Task description
All lines from the one containing "[656,103,671,106] ... -> (272, 666) none" to the end of the listing below should be output exactly; omit the pictures.

+++ Task data +++

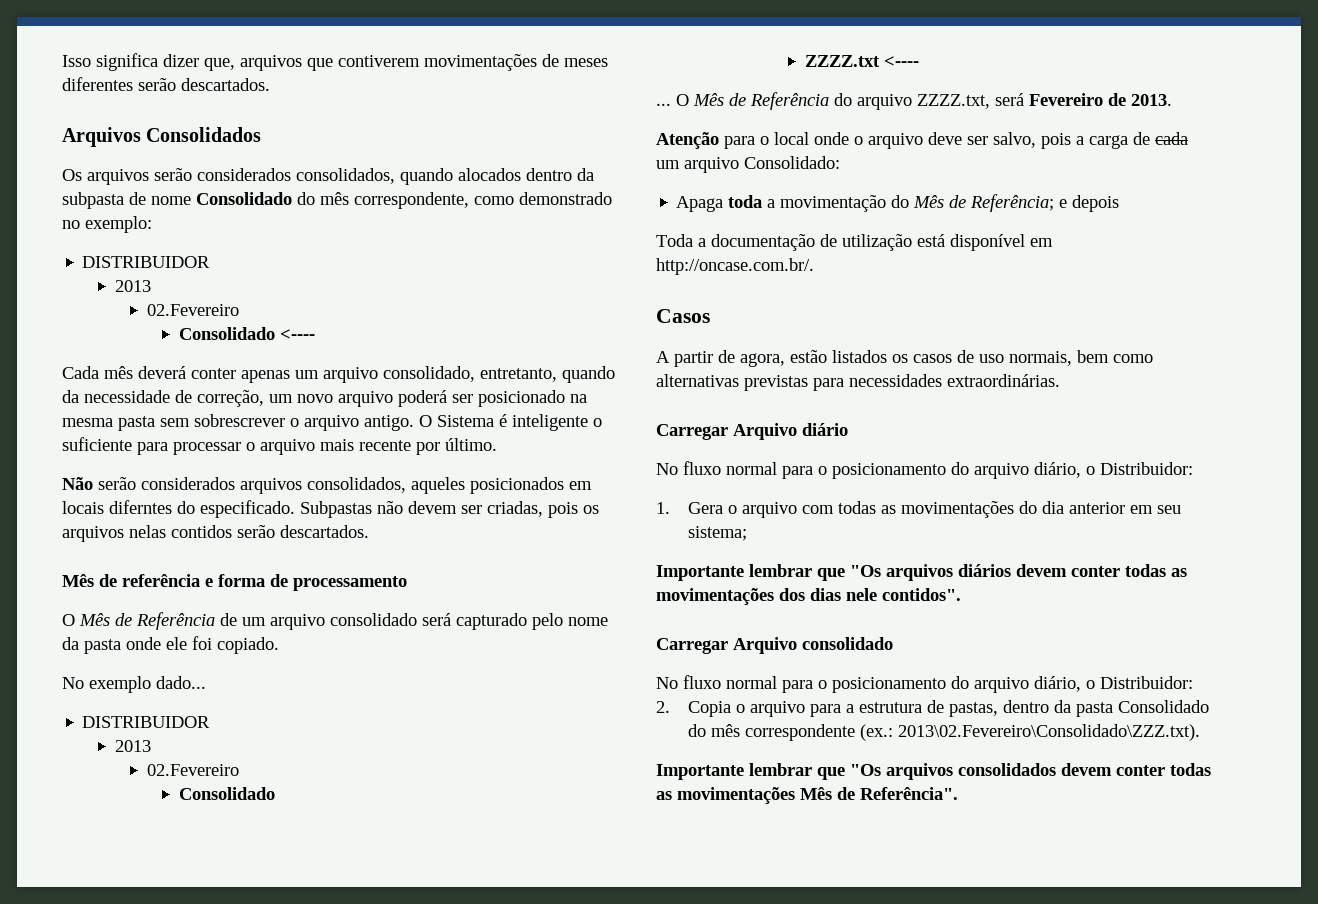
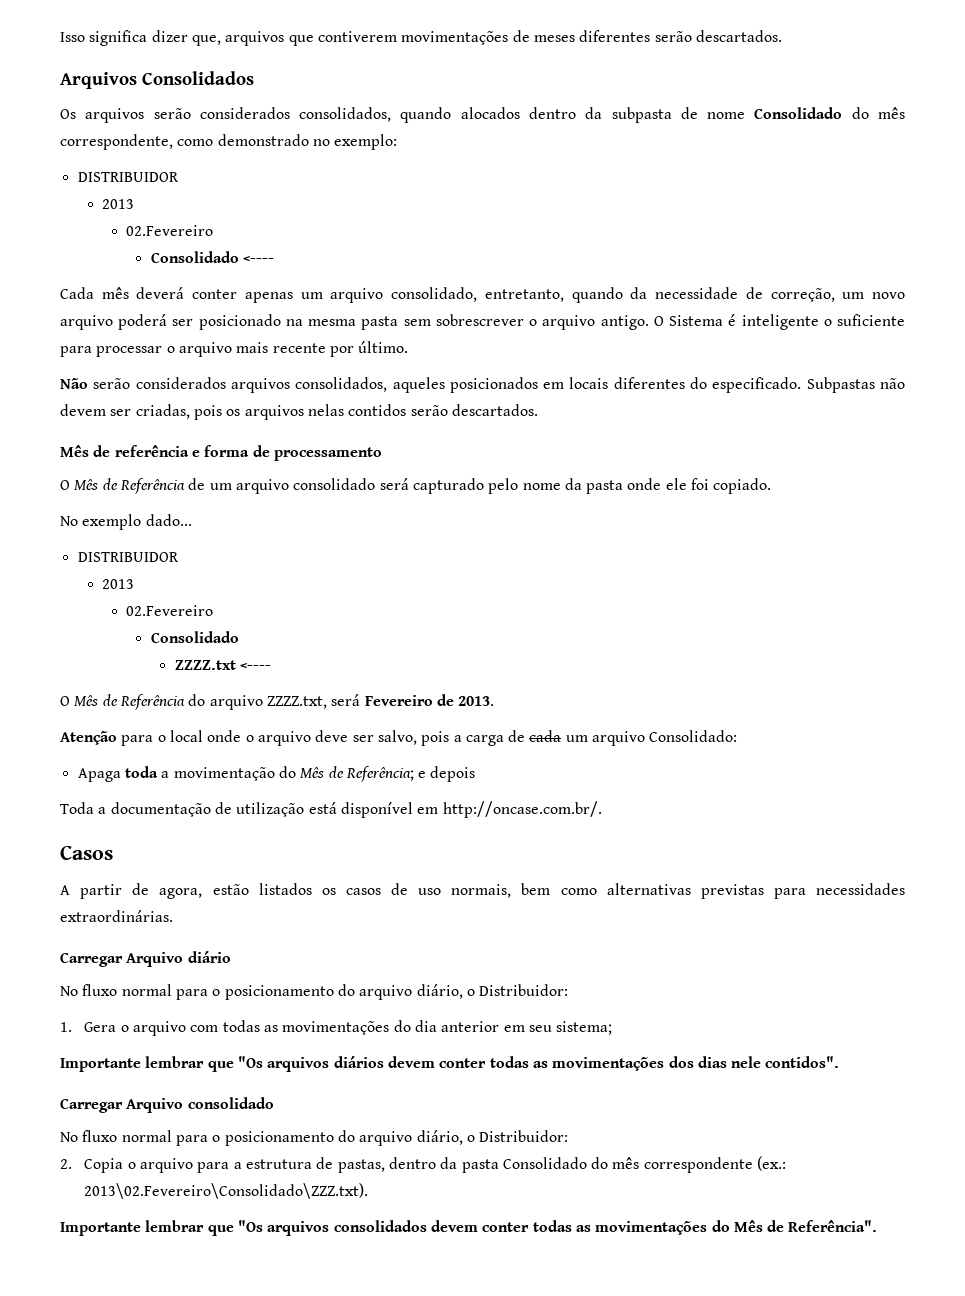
[109,500,172,514] diferntes -> [613,377,685,389] diferentes
[656,103,671,106] ... -> (272, 666) none
(795, 795) none -> [711,1220,730,1232] do

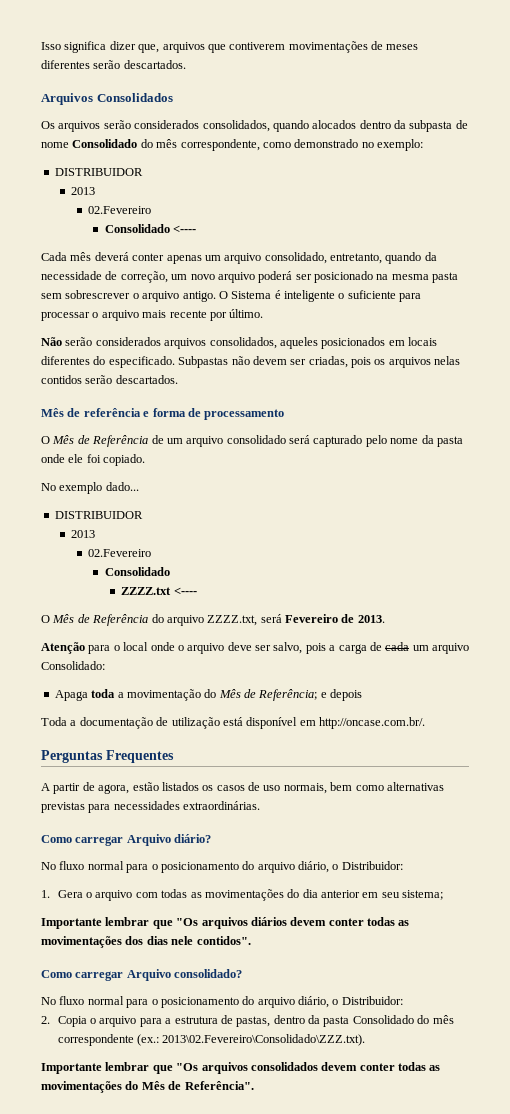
[60,845,113,860] Casos -> [41,750,174,763] Perguntas Frequentes
[60,951,231,967] Carregar Arquivo diário -> [41,834,212,846] Como carregar Arquivo diário?
[60,1097,274,1113] Carregar Arquivo consolidado -> [41,969,243,981] Como carregar Arquivo consolidado?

+++

The completed task
[656,103,671,106] ... -> (272, 666) none
(795, 795) none -> [711,1220,730,1232] do

[60,845,113,860] Casos -> [41,750,174,763] Perguntas Frequentes
[60,951,231,967] Carregar Arquivo diário -> [41,834,212,846] Como carregar Arquivo diário?
[60,1097,274,1113] Carregar Arquivo consolidado -> [41,969,243,981] Como carregar Arquivo consolidado?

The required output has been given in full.